■ **TASKS**
- 1) Decide whether each statement agrees with the abstract below on preterm premature rupture of membranes. Answer yes or no and quote the deciding words. (a) The study included seventy-five cases with PPROM between 24 and 34 gestational weeks. (b) The control group consisted of 75 women. (c) Babies in the PPROM group were born at an average of 29.4 gestational weeks.
- 2) Echo the part of the abstract below on preterm premature rupture of membranes starting with "The relationship between" and going on through "B., Gungor H.".

■ **EXTRACT TO READ**

· · ·

The relationship between the latency period, infection markers, and oxidant and antioxidant states in women with preterm premature rupture of membranes

Ilhan N., Aygun B., Gungor H.

Irish Journal of Medical Science, vol.186, no.4, pp.965-970, 2017 (SCI-Expanded) identifier identifier identifier

  • Publication Type: Article / Article
  • Volume: 186 Issue: 4
  • Publication Date: 2017
  • Doi Number: 10.1007/s11845-017-1570-7
  • Journal Name: Irish Journal of Medical Science
  • Journal Indexes: Science Citation Index Expanded (SCI-EXPANDED), Scopus
  • Page Numbers: pp.965-970
  • Keywords: PPROM, Latency period, Inflammatory marker, Oxidant and antioxidant states
  • Istanbul Medipol University Affiliated: Yes


Background: A major cause of perinatal morbidity and mortality has been reported to be preterm premature rupture of membranes (PPROM). Our objective was to evaluate oxidant–antioxidant balance, infection parameters, time interval between rupture of membranes and delivery (latency period), and the relationship among all these parameters. Methods: Seventy-five cases with PPROM between 24 and 34 gestational weeks were included in the study. A control group of 41 women who gave birth at term were considered as the control group. The relationship among maternal plasma total oxidative stress (TOS), malondialdehyde (MDA), total antioxidant status (TAS), leukocyte counts, CRP, vitamin C and E levels, gestational week, neonatal birthweight, and latency period was evaluated. Results: In cases with PPROM, rupture occurred at an average of 29.4 gestational weeks and premature babies were born at an average of 31.6 gestational weeks. The mortality rate of babies born to PPROM women was 18.7% (14/75) died at or following birth. In the PPROM group, TOS, MDA, and leukocyte counts were found to be significantly higher compared to the control group (p < 0.001). Besides, a significant negative correlation was detected among the latency period, TOS, CRP, and leukocyte counts (p < 0.05). Conclusions: Appropriate treatment protocols that strengthen antioxidant defense systems and taking into consideration the signs of infection can decrease the incidence of PPROM and/or mortality rates of babies born to PPROM women.

· · ·

■ **INFORMATION**
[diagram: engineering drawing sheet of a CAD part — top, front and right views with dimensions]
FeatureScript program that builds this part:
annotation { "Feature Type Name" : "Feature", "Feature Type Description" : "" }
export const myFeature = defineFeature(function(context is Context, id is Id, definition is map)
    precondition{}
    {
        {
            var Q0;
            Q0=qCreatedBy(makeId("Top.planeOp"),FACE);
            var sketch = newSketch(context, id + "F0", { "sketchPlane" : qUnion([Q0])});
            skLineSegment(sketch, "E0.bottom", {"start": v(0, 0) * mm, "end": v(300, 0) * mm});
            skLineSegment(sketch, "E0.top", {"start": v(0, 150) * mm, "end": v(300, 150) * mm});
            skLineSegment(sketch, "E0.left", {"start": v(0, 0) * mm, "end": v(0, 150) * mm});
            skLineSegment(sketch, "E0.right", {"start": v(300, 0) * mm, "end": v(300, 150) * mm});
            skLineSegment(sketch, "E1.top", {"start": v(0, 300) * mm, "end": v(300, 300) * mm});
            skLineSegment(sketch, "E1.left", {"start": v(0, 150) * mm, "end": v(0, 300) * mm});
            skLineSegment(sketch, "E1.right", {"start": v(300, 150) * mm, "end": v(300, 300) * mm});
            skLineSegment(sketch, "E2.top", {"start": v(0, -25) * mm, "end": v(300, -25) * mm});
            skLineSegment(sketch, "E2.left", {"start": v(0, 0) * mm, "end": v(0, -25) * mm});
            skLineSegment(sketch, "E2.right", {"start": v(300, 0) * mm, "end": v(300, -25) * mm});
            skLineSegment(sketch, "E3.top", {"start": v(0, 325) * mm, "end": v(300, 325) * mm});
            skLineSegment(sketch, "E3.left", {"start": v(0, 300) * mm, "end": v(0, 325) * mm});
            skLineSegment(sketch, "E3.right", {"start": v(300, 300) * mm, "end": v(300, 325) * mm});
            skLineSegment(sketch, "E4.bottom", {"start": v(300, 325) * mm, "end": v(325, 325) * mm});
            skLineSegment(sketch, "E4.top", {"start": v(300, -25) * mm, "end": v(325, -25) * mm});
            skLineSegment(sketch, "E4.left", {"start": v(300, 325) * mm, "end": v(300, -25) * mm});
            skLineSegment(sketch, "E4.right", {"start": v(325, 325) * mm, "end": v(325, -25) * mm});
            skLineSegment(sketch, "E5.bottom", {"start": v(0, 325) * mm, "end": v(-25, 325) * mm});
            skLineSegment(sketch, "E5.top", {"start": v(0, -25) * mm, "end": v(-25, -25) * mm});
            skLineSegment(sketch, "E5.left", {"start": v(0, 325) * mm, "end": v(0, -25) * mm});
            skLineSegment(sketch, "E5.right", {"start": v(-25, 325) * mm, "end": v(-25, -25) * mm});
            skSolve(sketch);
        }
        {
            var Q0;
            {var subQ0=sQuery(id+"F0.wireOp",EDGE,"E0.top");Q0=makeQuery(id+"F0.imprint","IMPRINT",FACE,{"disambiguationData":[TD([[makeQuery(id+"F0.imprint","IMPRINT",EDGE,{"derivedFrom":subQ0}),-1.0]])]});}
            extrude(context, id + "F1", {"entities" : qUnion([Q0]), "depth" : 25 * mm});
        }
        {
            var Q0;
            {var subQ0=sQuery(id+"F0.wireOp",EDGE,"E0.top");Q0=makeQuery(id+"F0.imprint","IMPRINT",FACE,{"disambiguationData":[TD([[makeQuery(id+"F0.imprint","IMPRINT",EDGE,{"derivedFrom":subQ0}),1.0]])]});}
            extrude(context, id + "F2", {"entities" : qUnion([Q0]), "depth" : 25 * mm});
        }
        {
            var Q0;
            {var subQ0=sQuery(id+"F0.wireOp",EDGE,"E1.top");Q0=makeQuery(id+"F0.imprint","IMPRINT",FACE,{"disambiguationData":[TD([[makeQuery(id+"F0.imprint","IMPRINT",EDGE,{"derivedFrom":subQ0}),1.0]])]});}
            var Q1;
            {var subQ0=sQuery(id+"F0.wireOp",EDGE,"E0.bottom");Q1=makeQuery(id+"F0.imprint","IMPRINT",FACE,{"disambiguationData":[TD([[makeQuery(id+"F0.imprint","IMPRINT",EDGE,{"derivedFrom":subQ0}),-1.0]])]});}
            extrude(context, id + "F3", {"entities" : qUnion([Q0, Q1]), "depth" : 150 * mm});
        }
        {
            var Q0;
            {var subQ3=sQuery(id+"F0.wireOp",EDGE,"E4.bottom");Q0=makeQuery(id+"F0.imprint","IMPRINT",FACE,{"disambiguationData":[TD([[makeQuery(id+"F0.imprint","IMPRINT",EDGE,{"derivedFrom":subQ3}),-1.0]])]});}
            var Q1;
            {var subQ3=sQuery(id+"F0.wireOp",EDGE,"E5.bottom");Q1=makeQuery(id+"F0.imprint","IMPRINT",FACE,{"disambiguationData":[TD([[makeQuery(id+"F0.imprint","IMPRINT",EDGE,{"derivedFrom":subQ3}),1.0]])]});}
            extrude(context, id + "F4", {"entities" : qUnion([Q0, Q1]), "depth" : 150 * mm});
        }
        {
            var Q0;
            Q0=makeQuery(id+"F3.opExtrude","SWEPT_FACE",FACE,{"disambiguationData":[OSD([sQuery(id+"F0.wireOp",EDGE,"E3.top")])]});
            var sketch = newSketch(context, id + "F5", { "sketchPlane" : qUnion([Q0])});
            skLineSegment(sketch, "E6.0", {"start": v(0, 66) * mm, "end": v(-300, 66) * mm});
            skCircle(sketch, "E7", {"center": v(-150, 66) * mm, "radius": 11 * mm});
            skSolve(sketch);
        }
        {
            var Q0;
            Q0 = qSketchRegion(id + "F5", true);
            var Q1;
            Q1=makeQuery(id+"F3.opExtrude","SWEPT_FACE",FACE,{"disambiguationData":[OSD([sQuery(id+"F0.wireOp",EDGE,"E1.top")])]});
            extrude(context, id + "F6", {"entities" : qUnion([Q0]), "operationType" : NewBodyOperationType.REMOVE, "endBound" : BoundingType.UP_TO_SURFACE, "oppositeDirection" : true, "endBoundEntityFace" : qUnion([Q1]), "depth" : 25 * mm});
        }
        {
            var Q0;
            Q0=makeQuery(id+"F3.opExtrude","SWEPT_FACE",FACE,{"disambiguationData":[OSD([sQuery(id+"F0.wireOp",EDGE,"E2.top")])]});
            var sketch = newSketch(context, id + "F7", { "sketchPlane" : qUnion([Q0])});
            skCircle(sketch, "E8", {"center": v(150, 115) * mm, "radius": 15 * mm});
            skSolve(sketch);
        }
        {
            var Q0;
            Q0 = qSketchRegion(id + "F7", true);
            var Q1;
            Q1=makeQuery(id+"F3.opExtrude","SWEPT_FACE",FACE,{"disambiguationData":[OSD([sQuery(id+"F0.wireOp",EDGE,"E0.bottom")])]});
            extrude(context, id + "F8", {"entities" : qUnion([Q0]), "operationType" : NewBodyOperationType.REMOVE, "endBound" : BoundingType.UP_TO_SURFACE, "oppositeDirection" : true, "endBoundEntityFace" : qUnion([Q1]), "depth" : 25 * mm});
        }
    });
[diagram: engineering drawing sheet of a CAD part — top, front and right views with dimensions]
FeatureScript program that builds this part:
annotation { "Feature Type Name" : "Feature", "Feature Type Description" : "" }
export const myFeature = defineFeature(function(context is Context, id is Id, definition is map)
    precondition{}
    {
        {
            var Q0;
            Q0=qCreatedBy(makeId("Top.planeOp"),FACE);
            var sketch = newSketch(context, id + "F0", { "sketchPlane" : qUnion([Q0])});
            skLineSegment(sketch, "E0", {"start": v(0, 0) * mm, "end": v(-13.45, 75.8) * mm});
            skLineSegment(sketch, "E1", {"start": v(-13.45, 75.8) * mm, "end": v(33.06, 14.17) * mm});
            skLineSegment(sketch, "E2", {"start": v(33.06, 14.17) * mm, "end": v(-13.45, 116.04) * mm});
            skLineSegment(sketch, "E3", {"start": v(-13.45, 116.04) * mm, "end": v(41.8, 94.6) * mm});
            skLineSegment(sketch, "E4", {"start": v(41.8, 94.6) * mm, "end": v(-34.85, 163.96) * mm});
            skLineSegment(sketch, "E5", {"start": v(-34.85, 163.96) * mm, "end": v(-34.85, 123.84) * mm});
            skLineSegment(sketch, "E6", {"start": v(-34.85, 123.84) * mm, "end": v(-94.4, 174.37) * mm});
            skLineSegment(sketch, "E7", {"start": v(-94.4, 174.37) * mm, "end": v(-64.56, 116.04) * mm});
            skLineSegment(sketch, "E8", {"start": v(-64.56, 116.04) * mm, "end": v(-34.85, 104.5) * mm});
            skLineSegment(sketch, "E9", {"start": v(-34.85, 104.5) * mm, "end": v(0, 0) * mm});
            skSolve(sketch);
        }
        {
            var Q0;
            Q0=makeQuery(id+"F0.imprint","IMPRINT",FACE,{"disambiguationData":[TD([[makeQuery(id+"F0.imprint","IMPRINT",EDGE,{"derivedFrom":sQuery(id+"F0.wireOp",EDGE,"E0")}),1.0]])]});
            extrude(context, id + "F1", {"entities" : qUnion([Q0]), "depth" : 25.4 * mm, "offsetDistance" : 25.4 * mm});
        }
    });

· · ·

■ **ANSWERS FOR EACH ITEM**
- 1)
(a) Yes: "Seventy-five cases with PPROM between 24 and 34 gestational weeks were included in the study."
(b) No: "A control group of 41 women who gave birth at term were considered as the control group."
(c) No: "premature babies were born at an average of 31.6 gestational weeks."

- 2)
The relationship between the latency period, infection markers, and oxidant and antioxidant states in women with preterm premature rupture of membranes

Ilhan N., Aygun B., Gungor H.